Page text:
──────

4.1.4. Activation of the Complement System

The previous literature reported that the concentration of anti-SARS-CoV-2 immunoglobulin lacking glycan fucosylation was elevated in COVID-19 patients [52], which could help mannose-binding lectin to combine with aberrant glycans, thereby activating the complement system. The formed C5b-9 membrane attack complex on podocyte membranes participated in mediating the proteolysis of podocyte synaptophysin and NEPH1, resulting in the destruction of podocyte cytoskeleton [53,54] and eventually proteinuria (Figure 1).

4.1.5. Elevated Expression of Human Leukocyte Antigen

Human leukocyte antigen (HLA) was expressed on the surface of immune cells and acted as presenters of epitopes to CD4⁺ T cells [55], indicating potent immunoregulatory properties. The present study demonstrated that activation of HLA-DR in circulating monocytes increased instantaneously in patients with SARS-CoV-2 infection [56], which could promote antigenic epitopes presentation to T lymphocytes and destroy immune tolerance (Figure 1).

4.2. Potential Mechanisms of MN post COVID-19 Vaccination

4.2.1. Cross Immune Response

Some scholars have proven that amino acid sequence similarity between hepatitis B virus surface antigen and multiple sclerosis (MS) autoantigens might be part of the account of MS secondary to hepatitis B vaccination [57]. Recently, Vojdani et al. conducted an investigation aimed at studying the relationship between autoimmune target proteins and SARS-CoV-2 spike protein antibodies, the results of which proved that there were multiple tissue antigens that showed powerful reactions with the SARS-CoV-2 antibodies, such as transglutaminase 3, anti-extractable nuclear antigen, thyroid peroxidase, etc. [58], which indicated the fundamental role of cross-immune response in autoimmune diseases. Therefore, we proposed an underlying mechanism that podocyte surface-specific antigens might share similar amino acid sequences with spike protein or other components of SARS-CoV-2, which would be further supported along with the discovery of more pathogenic antigens on the surface of podocytes (Figure 2).

──────

Information provided:

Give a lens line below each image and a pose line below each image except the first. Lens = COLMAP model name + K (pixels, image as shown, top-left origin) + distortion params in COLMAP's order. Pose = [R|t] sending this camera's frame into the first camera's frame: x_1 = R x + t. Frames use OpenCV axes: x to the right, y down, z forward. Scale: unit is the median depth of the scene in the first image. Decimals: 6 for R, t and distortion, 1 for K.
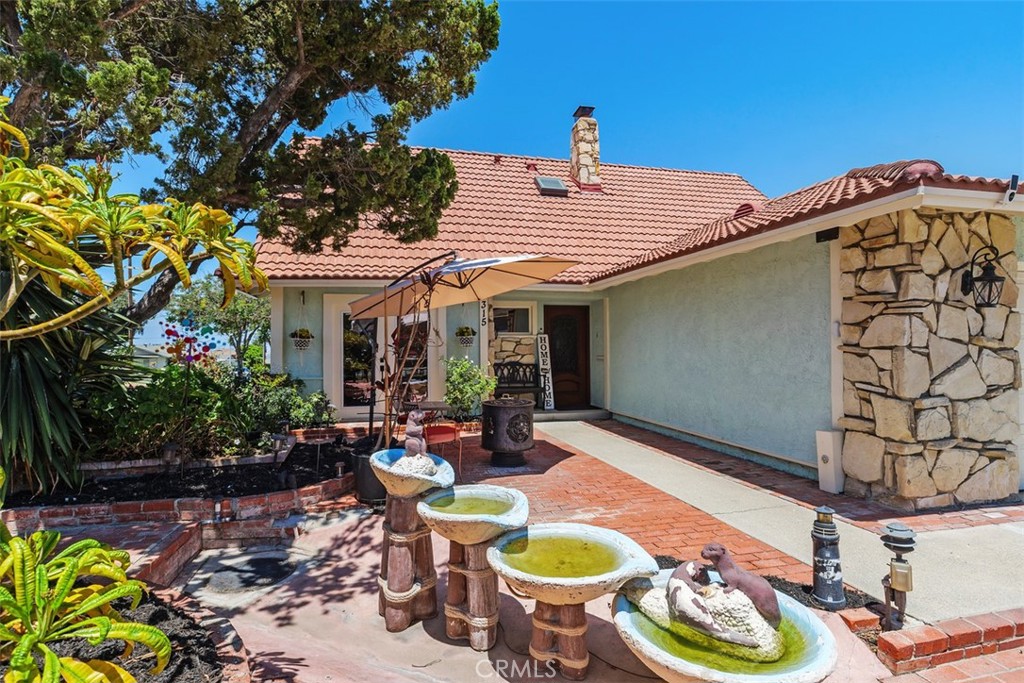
lens RADIAL K [[500.6, 0, 512.0], [0, 500.6, 341.5], [0, 0, 1]] dist [-0.000070, -0.000463]
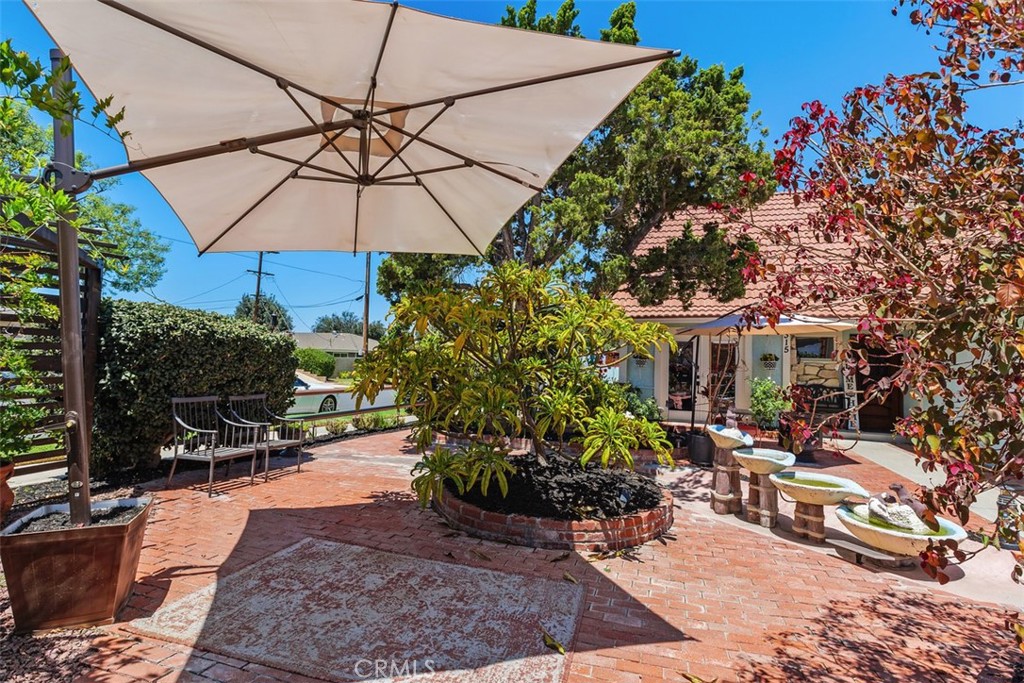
lens RADIAL K [[500.6, 0, 512.0], [0, 500.6, 341.5], [0, 0, 1]] dist [-0.000070, -0.000463]
pose [[0.835987, 0.011482, -0.548629, 0.088125], [-0.026630, 0.999452, -0.019661, -0.029629], [0.548103, 0.031047, 0.835835, -0.618623]]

──────

Problem:
According to the page text, which two podocyte proteins does the C5b-9 membrane attack complex help break down by proteolysis?

Task answer:
Podocyte synaptophysin and NEPH1.